- _WHAT YOU NEED TO DO_
Repeat the data word for word, excluding every picture.

Entries taken from a collection
---------------

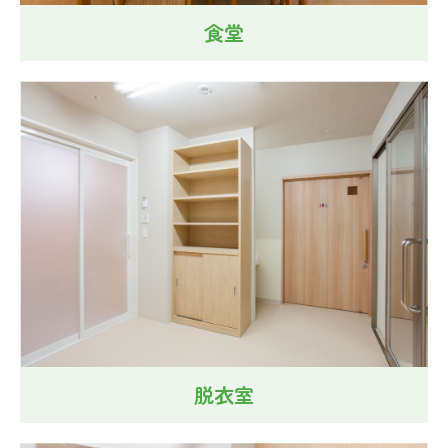
食堂
脱衣室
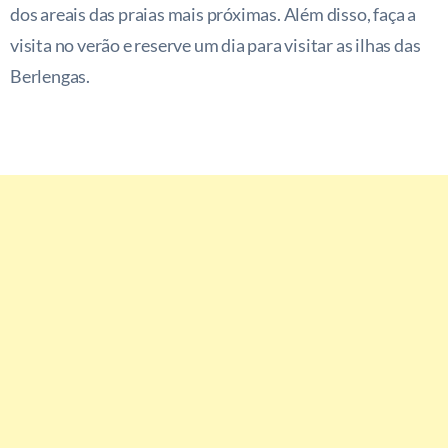
dos areais das praias mais próximas. Além disso, faça a
visita no verão e reserve um dia para visitar as ilhas das
Berlengas.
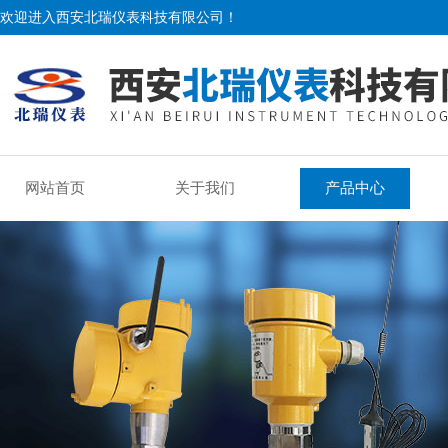
欢迎进入西安北瑞仪表科技有限公司！
网站首页
关于我们
产品中心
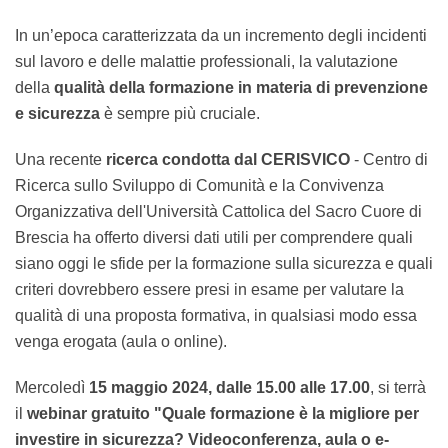
In un’epoca caratterizzata da un incremento degli
incidenti sul lavoro e delle malattie professionali, la
valutazione della
qualità della formazione in materia
di prevenzione e sicurezza
è sempre più cruciale.
Una recente
ricerca condotta dal CERISVICO
- Centro
di Ricerca sullo Sviluppo di Comunità e la Convivenza
Organizzativa dell'Università Cattolica del Sacro Cuore
di Brescia ha offerto diversi dati utili per comprendere
quali siano oggi le sfide per la formazione sulla
sicurezza e quali criteri dovrebbero essere presi in
esame per valutare la qualità di una proposta
formativa, in qualsiasi modo essa venga erogata (aula
o online).
Mercoledì
15 maggio 2024, dalle 15.00 alle 17.00
, si
terrà il
webinar gratuito "Quale formazione è la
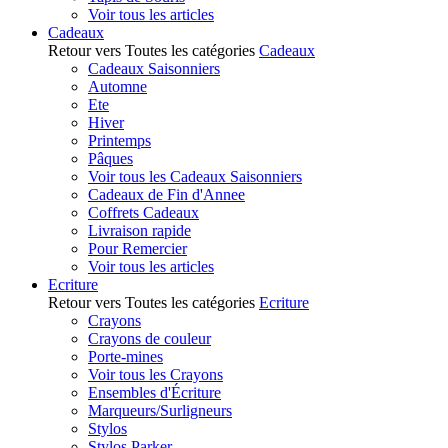
Voir tous les articles
Cadeaux
Retour vers Toutes les catégories
Cadeaux
Cadeaux Saisonniers
Automne
Ete
Hiver
Printemps
Pâques
Voir tous les Cadeaux Saisonniers
Cadeaux de Fin d'Annee
Coffrets Cadeaux
Livraison rapide
Pour Remercier
Voir tous les articles
Ecriture
Retour vers Toutes les catégories
Ecriture
Crayons
Crayons de couleur
Porte-mines
Voir tous les Crayons
Ensembles d'Écriture
Marqueurs/Surligneurs
Stylos
Stylos Parker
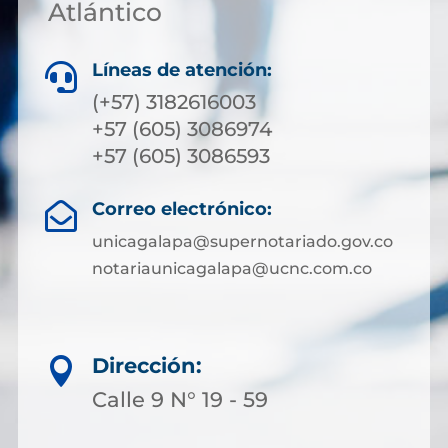
Atlántico
Líneas de atención:

(+57) 3182616003
+57 (605) 3086974
+57 (605) 3086593
Correo electrónico:

unicagalapa@supernotariado.gov.co
notariaunicagalapa@ucnc.com.co
Dirección:

Calle 9 N° 19 - 59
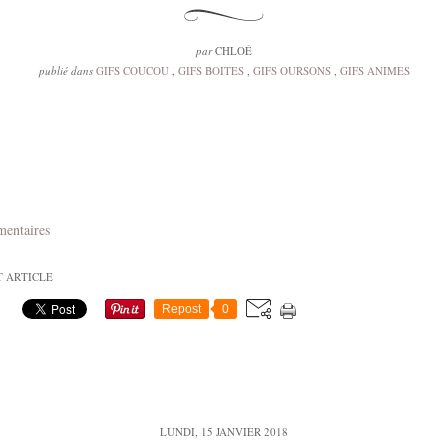
par
CHLOÉ
publié dans
GIFS COUCOU
,
GIFS BOITES
,
GIFS OURSONS
,
GIFS ANIMES
mentaires
T ARTICLE
Repost
0
LUNDI, 15 JANVIER 2018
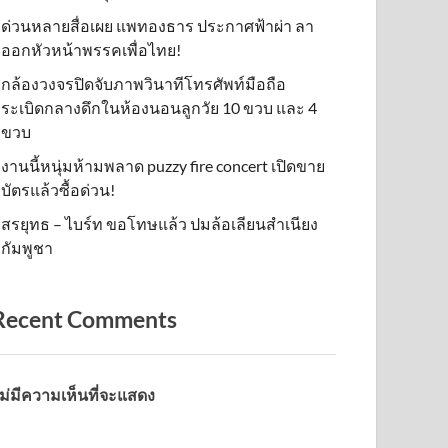
ด่วนหลายสื่อเผย แพทองธาร ประกาศฟ้าผ่า ลา
ออกหัวหน้าพรรคเพื่อไทย!
กล้องวงจรปิดจับภาพวินาทีโทรศัพท์มือถือ
ระเบิดกลางดึกในห้องนอนลูกวัย 10 ขวบ และ 4
ขวบ
งานนี้หนุ่มห้ามพลาด puzzy fire concert เปิดขาย
บัตรแล้วซื้อด่วน!
สรยุทธ – ไบร์ท ขอโทษแล้ว ปมล้อเลียนสำเนียง
กัมพูชา
Recent Comments
ม่มีความเห็นที่จะแสดง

---------------

- _EXPECTED ANSWER_
食堂
脱衣室
dos areais das praias mais próximas. Além disso, faça a
visita no verão e reserve um dia para visitar as ilhas das
Berlengas.
欢迎进入西安北瑞仪表科技有限公司！
网站首页
关于我们
产品中心
In un’epoca caratterizzata da un incremento degli
incidenti sul lavoro e delle malattie professionali, la
valutazione della
qualità della formazione in materia
di prevenzione e sicurezza
è sempre più cruciale.
Una recente
ricerca condotta dal CERISVICO
- Centro
di Ricerca sullo Sviluppo di Comunità e la Convivenza
Organizzativa dell'Università Cattolica del Sacro Cuore
di Brescia ha offerto diversi dati utili per comprendere
quali siano oggi le sfide per la formazione sulla
sicurezza e quali criteri dovrebbero essere presi in
esame per valutare la qualità di una proposta
formativa, in qualsiasi modo essa venga erogata (aula
o online).
Mercoledì
15 maggio 2024, dalle 15.00 alle 17.00
, si
terrà il
webinar gratuito "Quale formazione è la
Voir tous les articles
Cadeaux
Retour vers Toutes les catégories
Cadeaux
Cadeaux Saisonniers
Automne
Ete
Hiver
Printemps
Pâques
Voir tous les Cadeaux Saisonniers
Cadeaux de Fin d'Annee
Coffrets Cadeaux
Livraison rapide
Pour Remercier
Voir tous les articles
Ecriture
Retour vers Toutes les catégories
Ecriture
Crayons
Crayons de couleur
Porte-mines
Voir tous les Crayons
Ensembles d'Écriture
Marqueurs/Surligneurs
Stylos
Stylos Parker
Atlántico
Líneas de atención:

(+57) 3182616003
+57 (605) 3086974
+57 (605) 3086593
Correo electrónico:

unicagalapa@supernotariado.gov.co
notariaunicagalapa@ucnc.com.co
Dirección:

Calle 9 N° 19 - 59
par
CHLOÉ
publié dans
GIFS COUCOU
,
GIFS BOITES
,
GIFS OURSONS
,
GIFS ANIMES
mentaires
T ARTICLE
Repost
0
LUNDI, 15 JANVIER 2018
ด่วนหลายสื่อเผย แพทองธาร ประกาศฟ้าผ่า ลา
ออกหัวหน้าพรรคเพื่อไทย!
กล้องวงจรปิดจับภาพวินาทีโทรศัพท์มือถือ
ระเบิดกลางดึกในห้องนอนลูกวัย 10 ขวบ และ 4
ขวบ
งานนี้หนุ่มห้ามพลาด puzzy fire concert เปิดขาย
บัตรแล้วซื้อด่วน!
สรยุทธ – ไบร์ท ขอโทษแล้ว ปมล้อเลียนสำเนียง
กัมพูชา
Recent Comments
ม่มีความเห็นที่จะแสดง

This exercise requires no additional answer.